Objective
Show every line of the rows below that contains the string "palette".

Data excerpts:
>> BEGIN

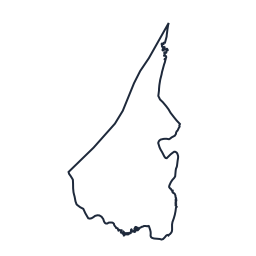 the district of Phonhong, Vientiane, Laos, rotated 5°
{"feature_id": "54806243B58411592743301", "entity_name": "Phonhong", "entity_type": "district", "adm_level": 2, "iso_a3": "LAO", "parent_name": "Laos", "parent_adm1": "Vientiane", "projection": "equal_earth", "projection_center": [102.429, 18.485], "detail": "fine", "context": "isolated", "style": "outline", "palette": "slate", "viewbox_px": 256, "rotation_deg": 5, "n_neighbors": 0, "source": "geoboundaries", "source_scale": "gbopen_adm2", "svg_char_len": 5695}
<svg xmlns="http://www.w3.org/2000/svg" viewBox="0 0 256 256"><g transform="rotate(5 128 128)"><path d="M72.6,177.0L73.3,178.8L75.0,180.8L76.9,183.3L77.6,184.4L78.1,188.1L78.6,192.9L79.3,196.7L79.9,198.6L80.8,201.1L82.1,205.7L83.4,208.5L84.1,209.1L87.3,211.1L90.5,212.4L92.9,216.6L95.2,219.9L96.3,221.4L97.8,221.6L99.5,221.1L101.2,219.9L102.9,218.4L105.2,217.6L107.1,217.6L109.4,218.7L111.3,220.9L112.2,223.1L113.2,224.5L114.4,225.1L115.8,224.9L116.9,224.0L118.3,223.7L120.6,223.6L121.2,223.8L122.3,224.6L122.5,225.3L122.6,225.6L123.0,226.3L123.4,226.8L124.4,227.7L124.9,228.6L125.4,228.6L125.7,228.8L126.1,228.8L126.3,228.8L126.5,229.0L126.7,229.5L126.9,230.0L127.0,230.3L127.3,230.5L127.4,230.8L127.5,231.0L127.7,230.9L127.8,230.7L128.0,230.7L128.0,230.4L128.1,230.2L128.6,230.3L129.0,230.7L129.3,230.7L129.8,230.5L130.5,230.4L130.7,230.5L130.6,231.2L130.4,231.6L130.2,231.7L130.1,232.1L130.0,232.5L130.2,232.8L130.6,232.7L130.9,232.7L131.1,232.9L131.3,233.1L131.7,233.4L131.8,233.7L132.0,233.8L132.3,233.5L132.3,233.1L132.4,232.4L132.7,231.8L133.2,232.3L133.4,232.9L133.4,233.8L133.0,234.7L133.1,234.9L133.2,235.4L133.7,235.3L133.9,235.0L133.9,234.0L134.0,233.8L134.1,233.1L134.4,233.0L135.0,233.9L135.3,233.7L135.6,233.5L136.1,232.7L136.4,232.7L136.5,232.8L136.5,233.1L136.4,234.1L136.7,234.1L137.1,234.0L137.4,234.0L137.9,233.8L138.0,233.7L138.1,233.3L138.1,233.0L138.0,232.9L137.8,232.8L137.8,232.6L138.0,232.5L138.4,232.5L138.5,232.3L138.8,232.3L139.4,232.6L139.7,232.6L139.9,232.4L139.9,231.8L140.1,231.4L140.1,231.1L140.0,230.9L140.2,230.6L139.9,229.7L139.9,229.1L140.1,228.8L140.3,228.7L140.6,229.0L140.6,229.6L141.1,230.5L141.4,230.7L141.7,230.8L142.0,230.6L142.3,230.4L142.8,229.7L143.0,229.6L143.2,229.9L143.1,230.3L143.2,230.7L143.4,231.0L143.7,230.9L144.0,230.8L144.3,230.5L144.1,229.5L143.8,228.9L143.5,228.6L143.3,228.2L143.2,227.7L143.5,227.2L143.7,226.6L144.0,226.0L144.2,225.9L144.5,225.9L144.6,226.5L144.4,227.5L144.6,227.9L145.0,227.8L145.8,227.6L145.8,226.8L146.1,226.5L146.3,226.4L146.5,226.5L146.7,227.0L146.8,227.6L146.7,228.1L146.2,228.2L145.9,228.2L145.5,228.4L145.5,228.8L145.9,229.1L146.3,229.1L146.7,229.0L147.2,228.3L147.6,227.9L148.3,226.7L148.8,226.2L149.5,225.9L150.3,225.2L151.1,225.1L152.5,224.2L153.9,224.1L156.0,224.2L156.6,223.8L157.4,224.0L158.0,225.4L159.0,227.7L159.6,229.6L159.8,231.1L159.9,233.5L160.6,234.8L161.6,235.4L163.5,235.8L164.6,235.8L167.3,235.8L169.4,235.8L171.1,236.2L172.6,235.6L174.2,233.7L175.3,232.0L176.2,231.3L176.8,231.1L177.7,231.6L178.2,230.7L179.2,229.9L180.3,228.3L180.7,227.2L180.8,225.5L180.5,222.5L180.3,220.3L180.5,217.8L181.5,214.0L182.2,210.4L182.6,206.7L182.7,204.0L182.8,203.1L183.4,202.3L183.0,201.8L182.9,201.8L182.8,201.7L182.7,201.4L182.4,201.2L182.6,200.5L182.6,200.4L182.6,200.2L182.1,200.2L182.1,199.4L182.0,199.1L182.4,198.5L182.3,198.4L181.9,198.3L181.9,198.2L181.9,197.9L182.1,197.6L182.2,197.3L182.3,197.0L182.4,196.5L182.4,196.2L182.5,195.8L182.5,195.6L182.4,195.5L182.2,195.5L182.1,195.8L182.0,196.1L181.8,196.1L181.8,195.8L181.9,195.6L181.9,195.4L181.7,195.1L181.7,194.9L181.9,194.8L182.0,194.7L182.1,194.4L182.1,194.1L181.9,193.4L181.7,193.2L181.5,192.9L181.3,192.5L181.3,191.7L180.9,190.7L180.4,189.7L180.0,189.3L179.8,189.2L179.5,189.0L179.1,188.9L179.1,188.7L178.9,188.5L178.5,188.5L178.2,188.2L177.9,188.0L177.8,187.6L177.9,187.3L178.0,187.1L178.0,186.9L177.7,187.0L177.6,186.9L177.6,186.4L177.1,186.4L176.9,186.1L176.6,185.9L176.5,185.7L176.4,185.4L176.2,185.1L175.6,184.8L175.5,184.6L175.0,184.4L174.8,184.1L174.5,183.7L174.4,183.6L174.2,183.4L174.1,183.0L174.1,182.3L174.4,181.1L175.4,178.3L176.7,175.9L178.3,173.8L178.9,172.7L179.2,172.0L179.2,170.7L179.2,166.3L179.3,165.0L179.4,164.1L179.6,163.6L179.8,163.1L180.1,161.6L180.3,155.9L180.5,153.5L180.4,151.8L180.1,150.9L179.3,149.1L178.6,148.3L177.3,147.6L176.1,147.6L174.5,148.9L172.7,150.6L169.2,154.7L168.0,154.6L166.8,153.4L164.1,149.1L162.3,146.6L161.1,144.5L159.4,140.3L159.8,138.7L160.4,137.7L161.5,136.7L164.2,135.8L165.9,135.5L167.5,135.4L169.8,135.6L171.0,134.8L172.2,133.6L175.3,131.6L176.3,129.6L176.3,128.5L176.8,127.0L177.3,126.6L177.6,126.2L178.0,125.2L178.3,124.3L178.6,123.5L179.3,122.2L178.9,121.0L179.4,119.5L175.8,116.3L172.9,113.3L169.1,109.2L166.7,105.8L164.1,102.9L160.4,99.2L157.4,96.8L155.4,93.4L155.5,90.9L155.6,87.8L155.5,86.5L155.5,82.7L155.6,81.1L155.9,77.0L156.8,71.5L157.0,69.3L157.3,67.7L158.4,61.6L158.6,60.8L158.9,59.7L159.1,58.6L159.2,57.8L159.3,57.1L159.4,56.6L158.8,56.5L158.5,56.4L158.5,56.2L158.7,55.8L159.1,55.6L159.5,55.3L159.8,54.8L159.9,54.3L159.8,53.6L159.6,53.3L159.3,52.9L159.0,52.8L157.9,52.9L157.7,52.9L157.6,52.6L157.7,52.3L157.9,52.1L158.1,51.8L158.2,51.4L158.2,51.1L158.2,50.9L157.7,50.5L157.6,50.2L157.6,49.9L157.6,49.6L157.7,49.4L157.9,49.4L159.0,49.8L159.3,49.8L159.4,49.7L159.6,49.5L159.5,48.6L159.6,48.2L159.6,47.7L159.8,47.5L159.9,47.4L160.1,47.3L160.7,47.2L160.8,47.1L160.8,46.9L160.7,46.7L160.2,45.9L160.0,45.7L159.9,45.7L159.7,45.7L159.5,45.8L159.4,46.1L159.2,46.4L159.1,46.6L158.4,46.3L158.1,46.3L157.7,46.5L156.6,47.4L156.1,47.6L155.9,47.7L155.7,47.6L155.6,47.3L155.6,47.0L155.7,46.6L155.8,46.2L156.0,45.9L156.2,45.6L156.4,45.4L156.8,45.0L157.2,44.8L157.4,44.7L157.5,44.5L157.5,44.4L157.4,44.3L157.1,44.2L156.7,44.2L156.4,44.3L156.1,44.3L155.7,44.3L155.4,44.3L155.1,44.2L154.9,44.0L154.7,43.5L154.7,42.9L154.2,41.6L154.2,41.2L154.3,41.0L154.5,40.9L154.8,40.9L155.1,41.0L155.6,41.3L155.8,41.4L156.0,41.4L156.0,40.9L156.0,40.6L156.0,40.3L156.1,40.1L156.3,39.9L156.8,39.9L157.4,39.8L158.5,33.6L158.5,31.3L158.6,29.6L158.7,26.0L159.0,21.9L159.4,19.8L142.7,56.6L135.2,70.1L130.1,82.8L121.3,111.3L114.6,124.8L95.4,150.6L72.6,177.0Z" fill="none" stroke="#1e293b" stroke-width="2"/></g></svg>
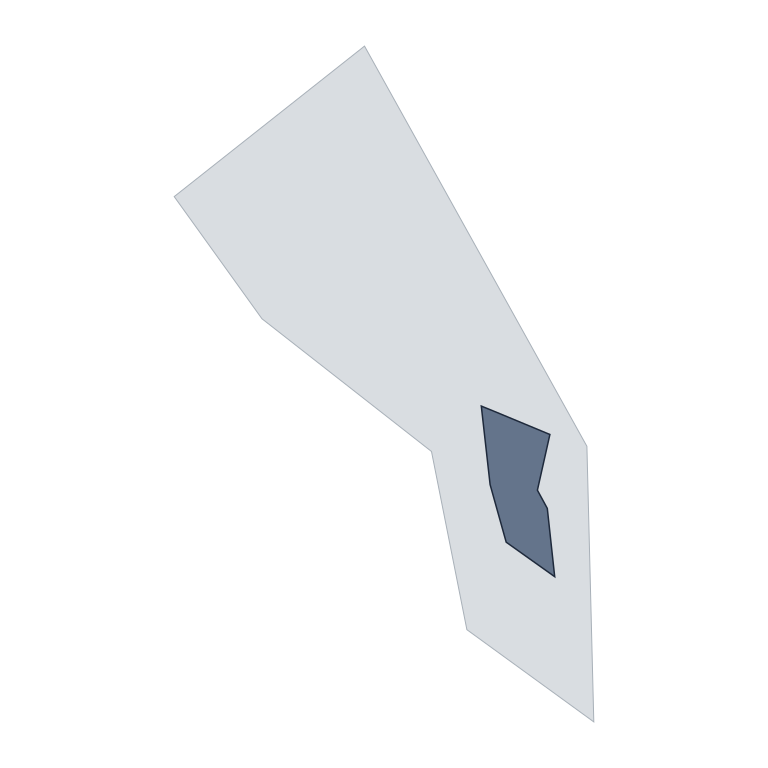 Seychelles, with Au Cap highlighted
{"feature_id": "SYC-5201", "entity_name": "Au Cap", "entity_type": "state/province", "adm_level": 1, "iso_a3": "SYC", "parent_name": "Seychelles", "parent_adm1": "", "projection": "robinson", "projection_center": [55.515, -4.708], "detail": "fine", "context": "in_parent", "style": "filled", "palette": "slate", "viewbox_px": 768, "rotation_deg": 0, "n_neighbors": 0, "source": "natural_earth", "source_scale": "10m", "svg_char_len": 409}
<svg xmlns="http://www.w3.org/2000/svg" viewBox="0 0 768 768"><path d="M586.9,446.3L593.8,721.9L466.9,629.7L431.5,451.5L262.0,318.8L174.2,196.6L364.5,46.1L586.9,446.3Z" fill="#d9dde1" stroke="#a8b0b8" stroke-width="1"/><path d="M549.9,434.5L537.4,490.2L547.3,508.4L554.7,576.7L506.2,542.2L501.7,526.1L490.1,484.6L481.3,406.1L491.2,410.1L549.9,434.5Z" fill="#64748b" stroke="#1e293b" stroke-width="1.5"/></svg>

>> END

Task response
{"feature_id": "54806243B58411592743301", "entity_name": "Phonhong", "entity_type": "district", "adm_level": 2, "iso_a3": "LAO", "parent_name": "Laos", "parent_adm1": "Vientiane", "projection": "equal_earth", "projection_center": [102.429, 18.485], "detail": "fine", "context": "isolated", "style": "outline", "palette": "slate", "viewbox_px": 256, "rotation_deg": 5, "n_neighbors": 0, "source": "geoboundaries", "source_scale": "gbopen_adm2", "svg_char_len": 5695}
{"feature_id": "SYC-5201", "entity_name": "Au Cap", "entity_type": "state/province", "adm_level": 1, "iso_a3": "SYC", "parent_name": "Seychelles", "parent_adm1": "", "projection": "robinson", "projection_center": [55.515, -4.708], "detail": "fine", "context": "in_parent", "style": "filled", "palette": "slate", "viewbox_px": 768, "rotation_deg": 0, "n_neighbors": 0, "source": "natural_earth", "source_scale": "10m", "svg_char_len": 409}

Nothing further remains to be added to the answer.